--- Start of Document excerpt ---

#5onFri: 5 Tips to Make the Most of Your First Read Through

by Monica Cox
published in Writing

There is nothing like the feeling of typing “The End” on your rough draft. Writing a novel is a huge accomplishment and you should celebrate! Have a treat, share a toast with friends, reward yourself with a new book from your favorite independent bookstore, or have an impromptu living room dance party. Whatever you do, be sure to honor and enjoy this moment. 

Because after the celebration, the real work begins.

Before you can start the hard work of revising that rough draft into a first, second, third, or final draft, there is a very important step you should not skip: the read through. 

Rough drafts are often how writers tell ourselves the story. There is so much discovery as we write. Entire subplots may surface or be abandoned as you follow a new, more inspired thread. Characters may have suddenly appeared or disappeared. Timelines can be nebulous or nonexistent. The first read through is your opportunity to see what you actually wrote, not what you set out to write or what you think you wrote. 

Reading your full manuscript in its entirety for the first time can be a challenging task. If you’re anything like me, you might find yourself pulled into the weeds of your words and scratching suggested line edits in the margin as you read. Resist this temptation! This first read through is the time for a big picture assessment of what actually exists on the page so that you can identify troublesome, deal-breaking, big, structural story problems first. Save the line edits for last. 

As you prepare for your first read through, here are five tips to set your revision up for success: 

1. Step Away

Take some time away from your manuscript to gain perspective on it. Wait several weeks, if you can, before reading. Don’t rush straight into editing the beginning the minute you reach “The End.”

You want to view your manuscript with fresh eyes. Also, if you can, read your pages in a different place and on a different device than where you wrote them. Put the document on your e-reader or print it out in a different font than you drafted. Cuddle up on a sofa or a hammock to read, anywhere but the desk, dining room table, or coffee shop where you wrote it.

The goal is to read your manuscript like a brand-new book. Because it is!

2. Take notes

Keep a notepad next to you and jot down the big-picture questions that arise as you read. 

It’s important to do this somewhere other than inside the document. Resist the urge to note things like “move paragraph 2 to page 14.” Instead, note when you have questions about the plot, are bored or started scanning, when a character does something that doesn’t make sense, or when subplots get dropped or inserted abruptly. 

3. Character Change

On a separate page in your notepad, write down what your character is feeling at the start and end of each chapter. 

Much like your overall story arc must demonstrate a change in your protagonist, each scene and chapter must also include a small change. Did your protagonist go from angry to guilty? Hopeful to rejected? Meek to confident? Each micro-change will create a staircase for your character’s ultimate transformation. 

Go ahead and make a note of what, if anything, is changing in your character in each scene or chapter so you can find the spots that need shoring up later.

--- End of Document excerpt ---

Written request 1:
Recast the lines of the diagram-diff rows below as a JSON list of strings, one string per line and no blank lines. Leave the pictures out.
The writing-tips article above and the rows that come next have nothing to do with each other.

--- Start of Source data ---

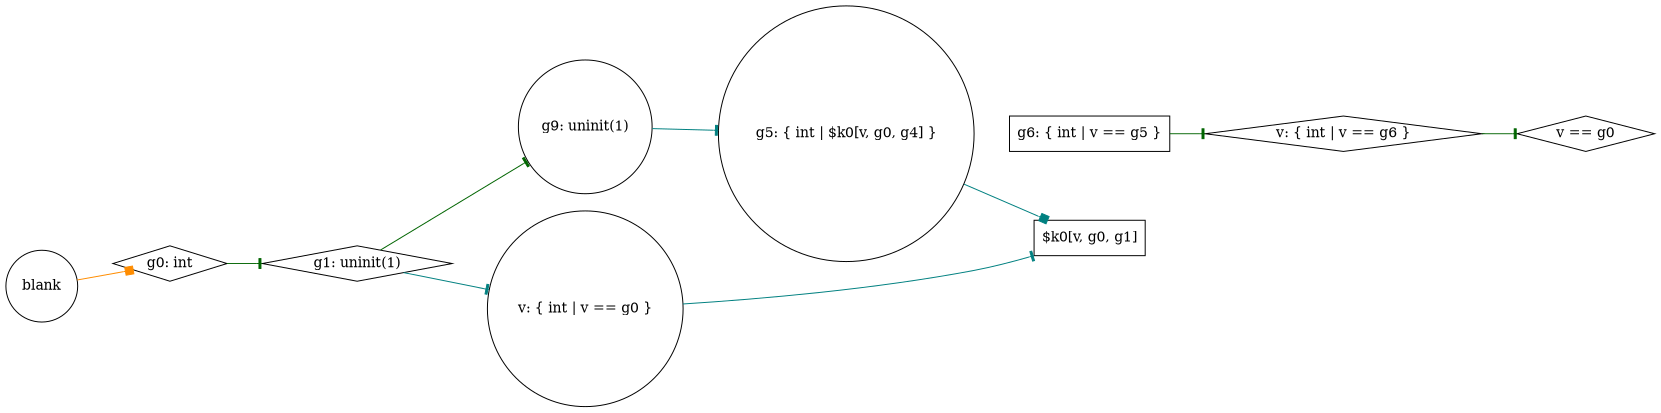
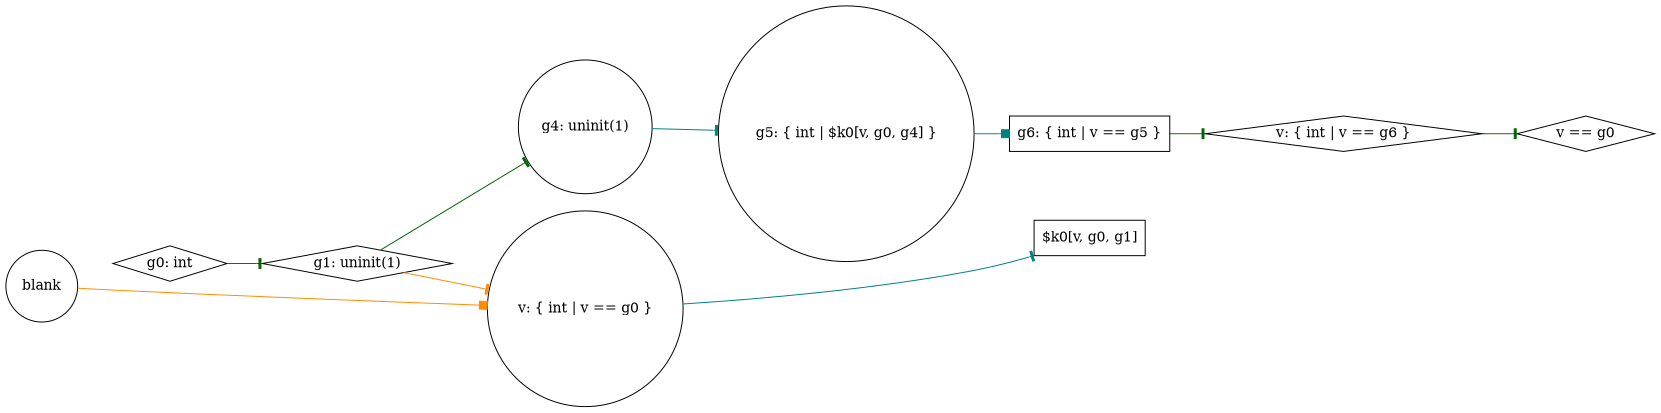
  digraph {
    rankdir=LR
    node [shape=circle]
    edge [arrowhead=tee color=darkgreen]
    n1 [label=blank]
    n2 [label="g0: int" shape=diamond]
    n3 [label="g1: uninit(1)" shape=diamond]
    n4 [label="v: { int | v == g0 }"]
-   n5 [label="g9: uninit(1)"]
+   n5 [label="g4: uninit(1)"]
    n6 [label="$k0[v, g0, g1]" shape=box]
    n7 [label="g5: { int | $k0[v, g0, g4] }"]
    n8 [label="g6: { int | v == g5 }" shape=box]
    n9 [label="v: { int | v == g6 }" shape=diamond]
    n10 [label="v == g0" shape=diamond]
-   n1 -> n2 [arrowhead=box color=darkorange]
+   n1 -> n4 [arrowhead=box color=darkorange]
    n2 -> n3
-   n3 -> n4 [color=teal]
+   n3 -> n4 [color=darkorange]
    n3 -> n5
    n4 -> n6 [color=teal]
    n5 -> n7 [color=teal]
-   n7 -> n6 [arrowhead=box color=teal]
+   n7 -> n8 [arrowhead=box color=teal]
    n8 -> n9
    n9 -> n10
  }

--- End of Source data ---

Written request 2:
Continue the article on tips for a manuscript's first read through from the point where it stops.

Task answer 1:
[
  "  digraph {",
  "    rankdir=LR",
  "    node [shape=circle]",
  "    edge [arrowhead=tee color=darkgreen]",
  "    n1 [label=blank]",
  "    n2 [label=\"g0: int\" shape=diamond]",
  "    n3 [label=\"g1: uninit(1)\" shape=diamond]",
  "    n4 [label=\"v: { int | v == g0 }\"]",
  "-   n5 [label=\"g9: uninit(1)\"]",
  "+   n5 [label=\"g4: uninit(1)\"]",
  "    n6 [label=\"$k0[v, g0, g1]\" shape=box]",
  "    n7 [label=\"g5: { int | $k0[v, g0, g4] }\"]",
  "    n8 [label=\"g6: { int | v == g5 }\" shape=box]",
  "    n9 [label=\"v: { int | v == g6 }\" shape=diamond]",
  "    n10 [label=\"v == g0\" shape=diamond]",
  "-   n1 -> n2 [arrowhead=box color=darkorange]",
  "+   n1 -> n4 [arrowhead=box color=darkorange]",
  "    n2 -> n3",
  "-   n3 -> n4 [color=teal]",
  "+   n3 -> n4 [color=darkorange]",
  "    n3 -> n5",
  "    n4 -> n6 [color=teal]",
  "    n5 -> n7 [color=teal]",
  "-   n7 -> n6 [arrowhead=box color=teal]",
  "+   n7 -> n8 [arrowhead=box color=teal]",
  "    n8 -> n9",
  "    n9 -> n10",
  "  }"
]

Task answer 2:
4. Story Trajectory

In between each chapter, jot down which of the following phrases connects one chapter to the next:  

  • Because of that
  • But
  • Therefore
  • And then

If you notice a lot of “and then” connections, you will need to look at whether your protagonist is making decisions or simply reacting to the world around them. You want your main character to have agency, to make choices that result in consequences (because of that/therefore) or new obstacles to overcome (but). 

If your story is simply a series of events happening to a character (and then), it will lose its narrative drive and won’t hold the reader’s interest. 

5. Review your notes

Once you’ve finished reading, review your notes and look for patterns. 

Write a list of the big story problems. Issues to look out for include: character motivation, stakes, arc of change, consistent point-of-view, and whether you are fulfilling the promise of the premise (i.e., is the book telling the story you set-up on page one?).

Check your notes for places where you asked yourself, “why did she do that?” Add a character motivation category and list all the places you noted it was missing. What do those scenes have in common, if anything? Make a subplot category and list any problems you noticed, especially if it disappears for two hundred pages or no longer seems relevant to the main story thread. Make a trajectory category and note chapters with a weak connector phrase and use that information to revisit your outline.

Once you’ve read through and compiled your notes, you can make a revision plan. Start with the big issues first. Think of this revision plan like a renovation in your home—you don’t repaint a room when the foundation needs to be shorn up. Take a look at your foundation—the character’s motivation and their trajectory through the story—and make sure it is sturdy before you tackle the other items on the list like timeline, subplots, plot holes, etc….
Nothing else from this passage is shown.